| Document passage |
# Oahu North or Southeast Shore from Ko Olina



## PDXGolfer (Feb 8, 2015)

We'll be in Ko Olina next month.  If you had one day to spare, which of the following drives would you take:  (1) drive to the north shore to see the Dole Plantation/Waimea Bay/Sharks Cove; _or_ (2) drive to the southeast shore to Kailua/Lanikia/Waimanalo Beaches?  We have two grade school aged children, and we like spending time at the beach and/or snorkeling (kid level snorkeling).  

For what it's worth, the next time we end up Oahu, we'll probably be staying in the Waikiki area.  Should we opt for one of the above choices now (while staying in Ko Olina), and save the other for the future stay in Waikiki?   

Would love to hear your feedback/recommendations.  Thanks.


----------



## SmithOp (Feb 8, 2015)

I would do North Shore from where you are and save the East side for when you stay in Waikiki.  You need to arrive early at Haunama Bay for kid friendly snorkeling and that is much easier from Waikiki.


Sent from my iPad using the strange new version of Tapatalk


----------



## topmom101 (Feb 8, 2015)

Having stayed at both Ko'olina and in Waikiki several times, I agree with the above poster. Drive to the north shore now and if you see Giovanni's shrimp truck, be sure to stop for lunch.


----------



## vacationtime1 (Feb 8, 2015)

Another vote for the north shore for the reasons in post #2.


----------



## DaveNV (Feb 8, 2015)

If time in the car is the limiting factor, then doing the North Shore makes more sense from Ko Olina. Doing the South/East Shore makes more sense from Waikiki.

| Source information |
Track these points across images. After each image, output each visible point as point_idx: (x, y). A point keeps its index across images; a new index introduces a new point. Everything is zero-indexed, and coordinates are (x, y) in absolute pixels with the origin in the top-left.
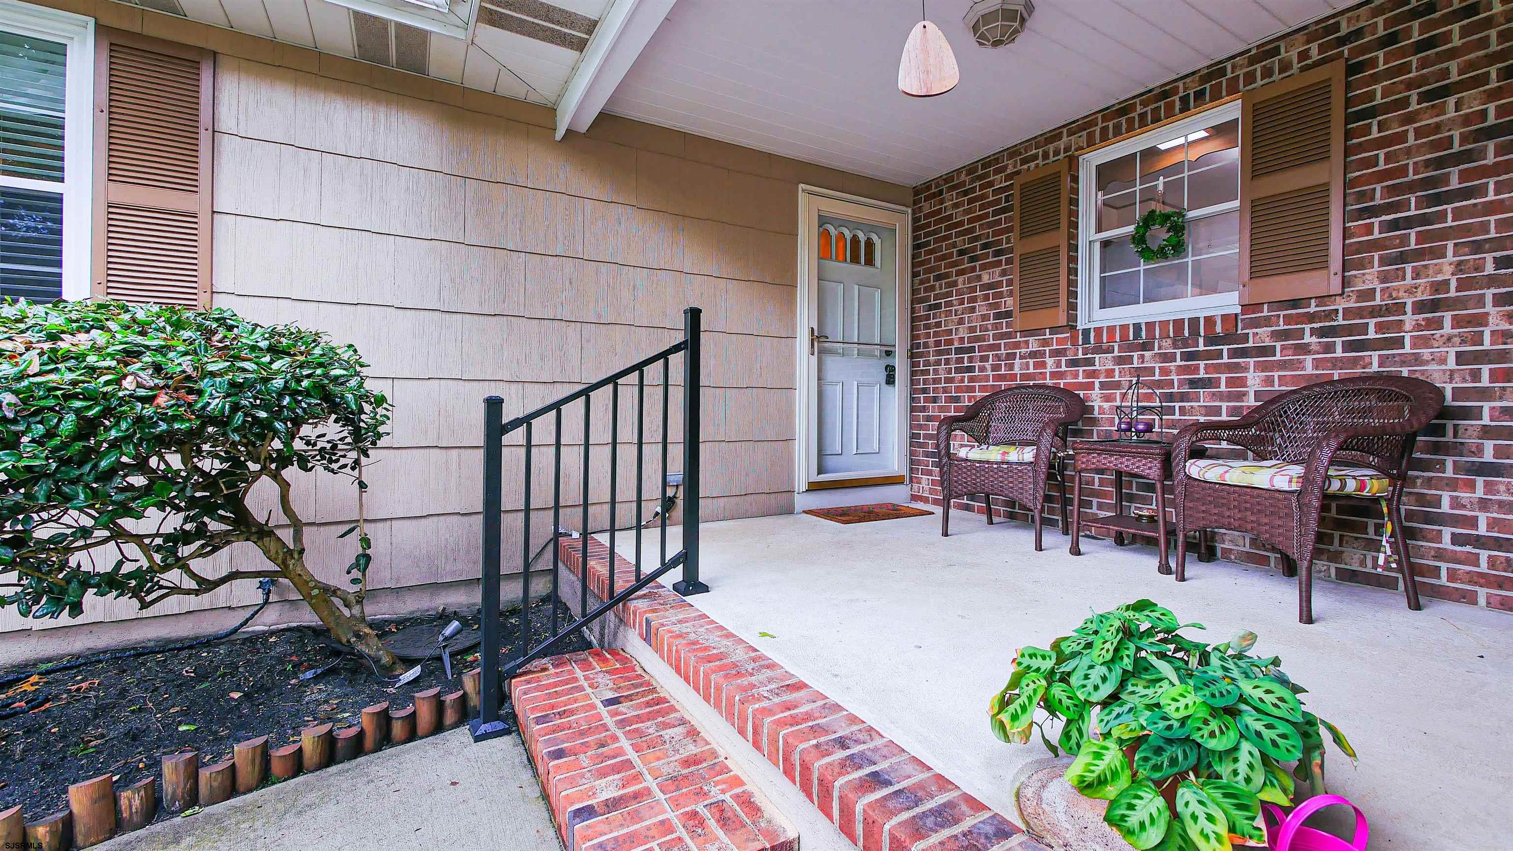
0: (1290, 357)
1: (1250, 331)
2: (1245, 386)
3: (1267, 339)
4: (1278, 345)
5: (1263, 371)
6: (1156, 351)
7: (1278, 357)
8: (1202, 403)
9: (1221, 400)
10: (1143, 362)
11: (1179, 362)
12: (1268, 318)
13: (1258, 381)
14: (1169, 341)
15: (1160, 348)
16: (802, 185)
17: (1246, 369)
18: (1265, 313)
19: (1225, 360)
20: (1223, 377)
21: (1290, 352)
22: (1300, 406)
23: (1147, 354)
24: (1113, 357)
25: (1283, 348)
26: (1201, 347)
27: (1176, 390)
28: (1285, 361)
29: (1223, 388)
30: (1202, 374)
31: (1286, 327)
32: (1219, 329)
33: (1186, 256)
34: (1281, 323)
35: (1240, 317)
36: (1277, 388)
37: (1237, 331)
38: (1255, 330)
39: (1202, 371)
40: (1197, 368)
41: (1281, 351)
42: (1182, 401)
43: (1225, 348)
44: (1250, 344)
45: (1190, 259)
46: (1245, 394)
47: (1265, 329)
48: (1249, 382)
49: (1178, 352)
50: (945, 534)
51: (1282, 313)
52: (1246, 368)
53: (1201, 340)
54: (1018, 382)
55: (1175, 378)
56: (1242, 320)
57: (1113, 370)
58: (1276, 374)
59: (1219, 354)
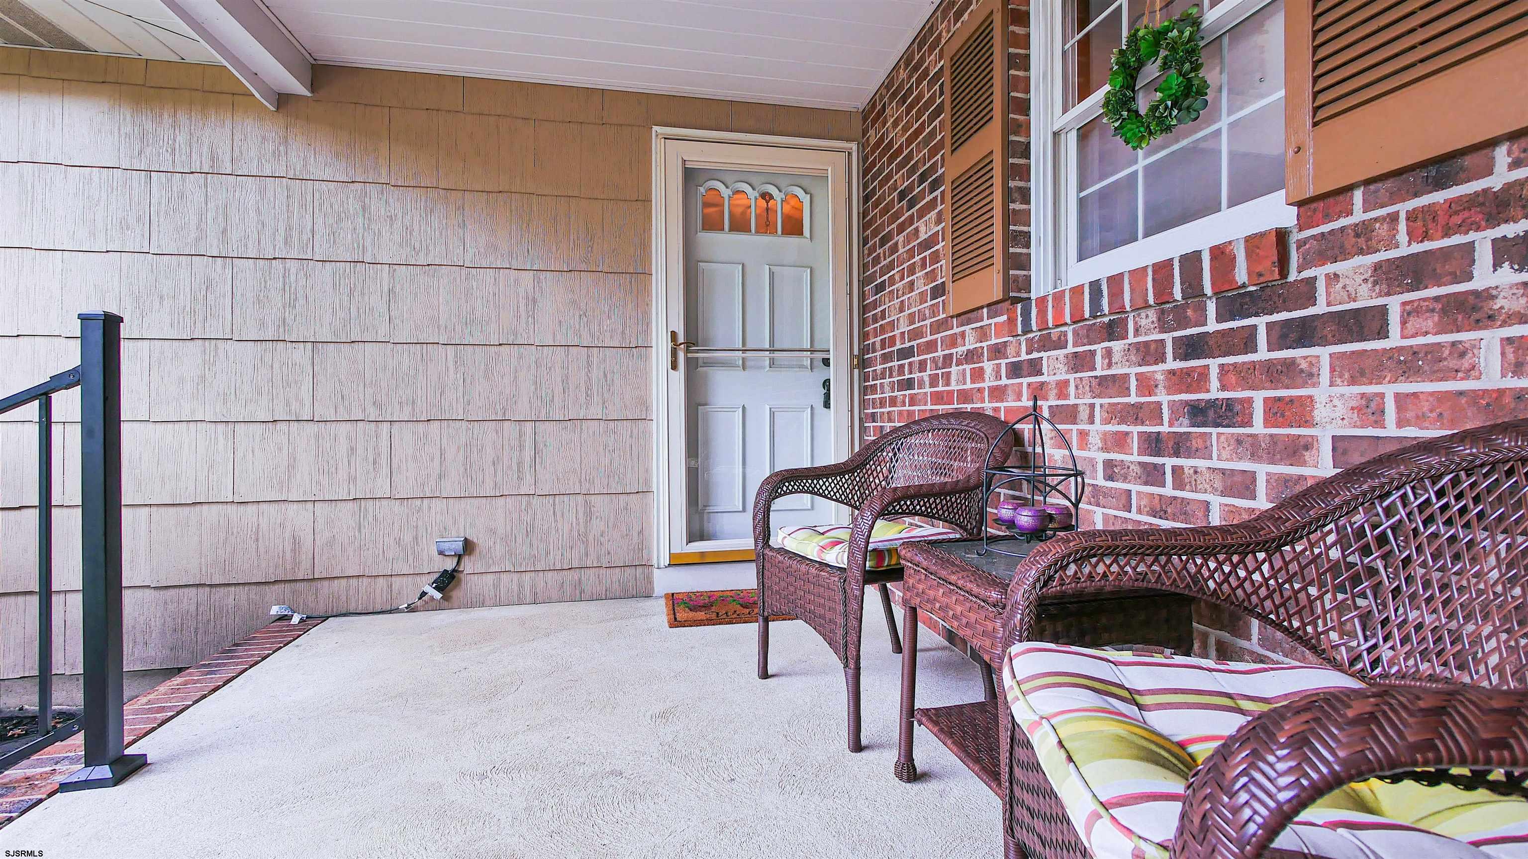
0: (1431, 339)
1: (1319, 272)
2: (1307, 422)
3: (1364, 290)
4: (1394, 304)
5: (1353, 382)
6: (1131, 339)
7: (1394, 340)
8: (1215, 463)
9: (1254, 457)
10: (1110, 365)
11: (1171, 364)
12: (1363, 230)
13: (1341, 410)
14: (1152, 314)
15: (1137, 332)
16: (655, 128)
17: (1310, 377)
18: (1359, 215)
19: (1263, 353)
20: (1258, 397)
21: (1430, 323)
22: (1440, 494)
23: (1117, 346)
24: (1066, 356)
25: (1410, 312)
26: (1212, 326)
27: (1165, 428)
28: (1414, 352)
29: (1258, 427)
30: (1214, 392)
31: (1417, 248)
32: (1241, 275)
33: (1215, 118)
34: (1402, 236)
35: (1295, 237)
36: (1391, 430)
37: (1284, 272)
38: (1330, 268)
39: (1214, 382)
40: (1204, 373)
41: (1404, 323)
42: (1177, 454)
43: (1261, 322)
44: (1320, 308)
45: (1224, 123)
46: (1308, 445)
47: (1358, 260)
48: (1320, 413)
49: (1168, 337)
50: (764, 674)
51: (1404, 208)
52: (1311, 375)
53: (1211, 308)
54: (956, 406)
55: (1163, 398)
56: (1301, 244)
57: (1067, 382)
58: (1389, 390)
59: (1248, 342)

---

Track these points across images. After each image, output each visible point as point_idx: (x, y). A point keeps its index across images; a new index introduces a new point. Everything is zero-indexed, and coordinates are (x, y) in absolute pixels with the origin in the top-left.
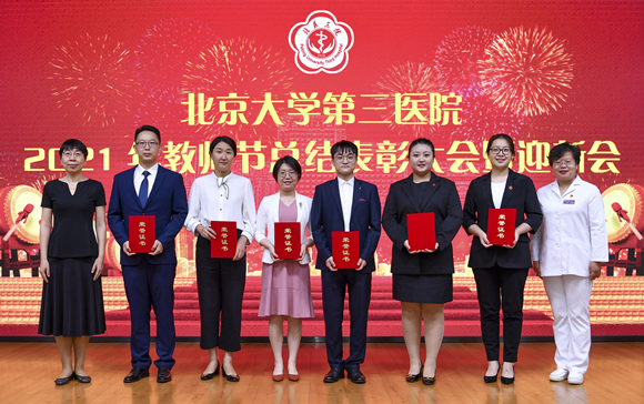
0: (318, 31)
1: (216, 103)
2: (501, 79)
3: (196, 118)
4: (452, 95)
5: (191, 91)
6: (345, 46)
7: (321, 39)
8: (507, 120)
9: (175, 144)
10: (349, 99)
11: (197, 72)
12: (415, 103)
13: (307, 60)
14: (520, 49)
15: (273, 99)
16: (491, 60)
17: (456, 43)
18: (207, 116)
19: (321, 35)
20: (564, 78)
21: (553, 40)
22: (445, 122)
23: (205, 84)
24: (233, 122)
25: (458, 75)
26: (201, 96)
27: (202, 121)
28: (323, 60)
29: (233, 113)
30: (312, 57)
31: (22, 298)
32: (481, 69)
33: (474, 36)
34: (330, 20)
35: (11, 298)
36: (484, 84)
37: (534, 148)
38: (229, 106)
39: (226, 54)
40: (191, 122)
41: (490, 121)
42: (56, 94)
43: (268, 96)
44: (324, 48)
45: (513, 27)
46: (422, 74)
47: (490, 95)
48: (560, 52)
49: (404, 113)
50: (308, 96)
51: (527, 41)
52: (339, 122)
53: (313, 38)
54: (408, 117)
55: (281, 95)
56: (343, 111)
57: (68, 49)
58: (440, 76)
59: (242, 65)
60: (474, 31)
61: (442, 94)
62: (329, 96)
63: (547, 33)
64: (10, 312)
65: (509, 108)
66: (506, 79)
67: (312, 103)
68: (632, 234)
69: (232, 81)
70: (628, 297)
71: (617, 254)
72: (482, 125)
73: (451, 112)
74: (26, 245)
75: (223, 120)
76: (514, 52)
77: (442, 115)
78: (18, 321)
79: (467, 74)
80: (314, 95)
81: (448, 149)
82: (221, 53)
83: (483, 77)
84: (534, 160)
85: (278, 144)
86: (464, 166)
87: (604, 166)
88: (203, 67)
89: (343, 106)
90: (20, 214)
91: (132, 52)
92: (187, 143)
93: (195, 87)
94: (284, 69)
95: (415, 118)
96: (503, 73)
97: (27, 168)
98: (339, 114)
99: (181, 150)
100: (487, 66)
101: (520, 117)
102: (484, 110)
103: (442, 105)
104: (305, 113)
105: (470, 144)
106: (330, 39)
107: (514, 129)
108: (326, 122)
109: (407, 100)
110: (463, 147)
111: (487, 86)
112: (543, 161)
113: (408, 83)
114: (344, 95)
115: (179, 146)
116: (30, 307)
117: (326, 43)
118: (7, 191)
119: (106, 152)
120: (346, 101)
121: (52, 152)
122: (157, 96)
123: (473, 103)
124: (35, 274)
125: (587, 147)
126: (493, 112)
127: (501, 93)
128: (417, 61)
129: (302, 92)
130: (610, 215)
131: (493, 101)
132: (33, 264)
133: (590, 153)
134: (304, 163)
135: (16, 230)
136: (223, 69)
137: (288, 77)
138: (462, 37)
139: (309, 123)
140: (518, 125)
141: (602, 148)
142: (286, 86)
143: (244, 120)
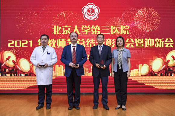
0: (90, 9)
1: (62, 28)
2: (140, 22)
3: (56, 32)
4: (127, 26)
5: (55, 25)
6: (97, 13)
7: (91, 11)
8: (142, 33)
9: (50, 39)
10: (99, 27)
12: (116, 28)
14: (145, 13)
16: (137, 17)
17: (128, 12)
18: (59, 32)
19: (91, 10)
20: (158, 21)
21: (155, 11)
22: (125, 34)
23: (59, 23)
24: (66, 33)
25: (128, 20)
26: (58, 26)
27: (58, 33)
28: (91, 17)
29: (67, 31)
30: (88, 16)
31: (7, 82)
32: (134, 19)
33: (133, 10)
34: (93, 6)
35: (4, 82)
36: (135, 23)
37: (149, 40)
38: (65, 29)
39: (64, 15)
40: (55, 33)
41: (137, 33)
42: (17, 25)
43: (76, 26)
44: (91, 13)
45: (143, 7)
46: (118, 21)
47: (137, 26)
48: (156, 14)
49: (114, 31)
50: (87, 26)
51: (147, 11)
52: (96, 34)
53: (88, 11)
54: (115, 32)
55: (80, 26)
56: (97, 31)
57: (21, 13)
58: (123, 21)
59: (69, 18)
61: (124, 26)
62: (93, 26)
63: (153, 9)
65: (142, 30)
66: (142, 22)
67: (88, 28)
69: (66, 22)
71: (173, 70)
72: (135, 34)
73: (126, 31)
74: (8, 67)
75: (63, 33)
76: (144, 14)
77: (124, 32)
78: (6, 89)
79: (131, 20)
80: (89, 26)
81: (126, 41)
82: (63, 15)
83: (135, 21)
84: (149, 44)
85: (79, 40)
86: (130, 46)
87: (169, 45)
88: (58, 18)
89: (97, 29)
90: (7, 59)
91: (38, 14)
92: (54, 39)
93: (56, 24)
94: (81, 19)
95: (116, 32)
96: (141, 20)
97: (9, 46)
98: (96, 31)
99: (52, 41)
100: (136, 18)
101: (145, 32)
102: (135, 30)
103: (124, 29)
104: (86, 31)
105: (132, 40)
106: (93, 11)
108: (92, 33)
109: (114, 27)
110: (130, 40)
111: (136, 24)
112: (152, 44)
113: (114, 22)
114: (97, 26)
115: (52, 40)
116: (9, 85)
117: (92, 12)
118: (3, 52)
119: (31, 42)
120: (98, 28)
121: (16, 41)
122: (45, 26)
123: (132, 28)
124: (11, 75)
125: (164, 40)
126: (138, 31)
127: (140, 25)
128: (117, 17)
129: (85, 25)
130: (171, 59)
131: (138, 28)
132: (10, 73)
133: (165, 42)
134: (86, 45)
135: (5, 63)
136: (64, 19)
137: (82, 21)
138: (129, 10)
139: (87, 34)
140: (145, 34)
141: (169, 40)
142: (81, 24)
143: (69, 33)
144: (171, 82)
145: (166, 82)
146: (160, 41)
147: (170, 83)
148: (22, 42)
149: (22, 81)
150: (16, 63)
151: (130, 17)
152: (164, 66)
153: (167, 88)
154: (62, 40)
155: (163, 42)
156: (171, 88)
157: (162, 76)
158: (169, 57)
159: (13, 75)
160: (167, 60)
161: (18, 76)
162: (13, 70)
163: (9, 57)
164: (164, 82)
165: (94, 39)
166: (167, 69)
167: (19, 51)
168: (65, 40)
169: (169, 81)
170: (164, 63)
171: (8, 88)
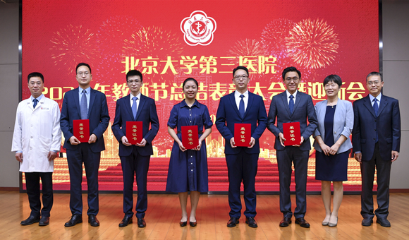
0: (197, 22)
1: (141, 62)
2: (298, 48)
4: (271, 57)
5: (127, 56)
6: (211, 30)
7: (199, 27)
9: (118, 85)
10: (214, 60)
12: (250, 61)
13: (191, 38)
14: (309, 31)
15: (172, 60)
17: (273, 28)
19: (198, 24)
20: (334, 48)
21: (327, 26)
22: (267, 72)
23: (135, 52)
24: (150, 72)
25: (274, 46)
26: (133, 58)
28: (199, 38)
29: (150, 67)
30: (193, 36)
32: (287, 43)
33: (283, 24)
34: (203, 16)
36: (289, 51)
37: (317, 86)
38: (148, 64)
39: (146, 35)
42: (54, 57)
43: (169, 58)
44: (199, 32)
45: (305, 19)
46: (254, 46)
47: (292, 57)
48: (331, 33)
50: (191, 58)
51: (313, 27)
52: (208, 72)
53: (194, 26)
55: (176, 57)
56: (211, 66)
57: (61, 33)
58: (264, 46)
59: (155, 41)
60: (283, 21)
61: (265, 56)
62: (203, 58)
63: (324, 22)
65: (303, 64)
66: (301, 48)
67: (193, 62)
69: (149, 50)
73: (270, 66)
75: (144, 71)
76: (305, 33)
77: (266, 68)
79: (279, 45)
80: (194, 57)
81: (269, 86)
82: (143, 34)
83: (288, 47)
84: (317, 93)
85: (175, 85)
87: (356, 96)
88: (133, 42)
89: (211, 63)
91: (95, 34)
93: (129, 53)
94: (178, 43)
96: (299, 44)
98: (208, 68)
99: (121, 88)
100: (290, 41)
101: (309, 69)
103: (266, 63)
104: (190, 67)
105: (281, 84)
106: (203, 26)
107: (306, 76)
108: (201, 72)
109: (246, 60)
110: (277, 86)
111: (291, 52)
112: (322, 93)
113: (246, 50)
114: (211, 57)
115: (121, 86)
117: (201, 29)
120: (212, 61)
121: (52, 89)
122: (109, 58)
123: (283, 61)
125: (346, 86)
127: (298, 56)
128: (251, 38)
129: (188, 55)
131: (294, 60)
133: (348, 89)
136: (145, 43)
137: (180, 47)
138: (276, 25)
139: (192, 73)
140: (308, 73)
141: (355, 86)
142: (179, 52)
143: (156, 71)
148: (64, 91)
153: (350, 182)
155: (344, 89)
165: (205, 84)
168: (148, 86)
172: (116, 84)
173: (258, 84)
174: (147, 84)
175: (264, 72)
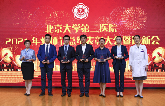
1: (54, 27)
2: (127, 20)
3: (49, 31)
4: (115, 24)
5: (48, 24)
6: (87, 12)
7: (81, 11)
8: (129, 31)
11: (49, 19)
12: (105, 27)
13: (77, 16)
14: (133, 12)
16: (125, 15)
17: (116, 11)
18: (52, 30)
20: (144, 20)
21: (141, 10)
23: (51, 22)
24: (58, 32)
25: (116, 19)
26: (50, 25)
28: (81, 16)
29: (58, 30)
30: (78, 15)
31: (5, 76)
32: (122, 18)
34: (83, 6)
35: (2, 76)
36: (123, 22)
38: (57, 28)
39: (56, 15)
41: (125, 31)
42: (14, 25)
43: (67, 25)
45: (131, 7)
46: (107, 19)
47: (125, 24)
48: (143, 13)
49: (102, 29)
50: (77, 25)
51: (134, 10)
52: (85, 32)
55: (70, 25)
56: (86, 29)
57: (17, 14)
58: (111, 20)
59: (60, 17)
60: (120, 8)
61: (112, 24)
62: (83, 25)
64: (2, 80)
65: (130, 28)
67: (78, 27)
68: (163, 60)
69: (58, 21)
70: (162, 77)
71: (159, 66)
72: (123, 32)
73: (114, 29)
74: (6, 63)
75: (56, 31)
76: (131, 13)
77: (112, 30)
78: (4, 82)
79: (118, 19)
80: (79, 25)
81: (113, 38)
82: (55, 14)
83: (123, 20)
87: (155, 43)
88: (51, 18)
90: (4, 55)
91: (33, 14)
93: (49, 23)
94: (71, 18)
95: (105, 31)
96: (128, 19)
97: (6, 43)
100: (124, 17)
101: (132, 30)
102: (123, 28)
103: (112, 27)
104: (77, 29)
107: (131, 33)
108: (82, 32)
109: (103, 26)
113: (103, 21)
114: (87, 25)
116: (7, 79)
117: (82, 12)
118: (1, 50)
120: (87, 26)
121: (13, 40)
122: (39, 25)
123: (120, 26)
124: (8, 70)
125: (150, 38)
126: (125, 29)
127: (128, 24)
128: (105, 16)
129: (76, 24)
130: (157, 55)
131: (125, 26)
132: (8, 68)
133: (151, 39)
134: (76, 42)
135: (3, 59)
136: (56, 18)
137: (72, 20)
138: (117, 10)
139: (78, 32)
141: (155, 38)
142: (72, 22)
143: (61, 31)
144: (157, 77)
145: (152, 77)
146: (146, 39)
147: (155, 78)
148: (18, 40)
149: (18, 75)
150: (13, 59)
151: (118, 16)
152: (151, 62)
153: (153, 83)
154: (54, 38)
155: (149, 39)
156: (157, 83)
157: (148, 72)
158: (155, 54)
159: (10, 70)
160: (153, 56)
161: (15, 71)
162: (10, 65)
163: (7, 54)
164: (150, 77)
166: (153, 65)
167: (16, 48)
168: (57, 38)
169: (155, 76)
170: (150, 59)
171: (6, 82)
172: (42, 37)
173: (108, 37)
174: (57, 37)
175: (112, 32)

| What to work on |
a) Do these statements agree with the forum thread on Oahu drives? For each, answer yes or no and quote the deciding words.
(i) SmithOp advises taking the North Shore drive while staying in Ko Olina.
(ii) PDXGolfer's children are of high school age.
(iii) topmom101 has stayed only at Ko Olina.
b) In the forum thread on Oahu drives, where does topmom101 recommend stopping for lunch on the north shore?
c) Please repeat the part of the forum thread on Oahu drives starting with "I would do North" and going on through "topmom101 (Feb 8, 2015)".

| Solutions by task |
a)
(i) Yes: "I would do North Shore from where you are and save the East side for when you stay in Waikiki."
(ii) No: "We have two grade school aged children"
(iii) No: "Having stayed at both Ko'olina and in Waikiki several times"

b) Giovanni's shrimp truck.

c)
I would do North Shore from where you are and save the East side for when you stay in Waikiki.  You need to arrive early at Haunama Bay for kid friendly snorkeling and that is much easier from Waikiki.


Sent from my iPad using the strange new version of Tapatalk


----------



## topmom101 (Feb 8, 2015)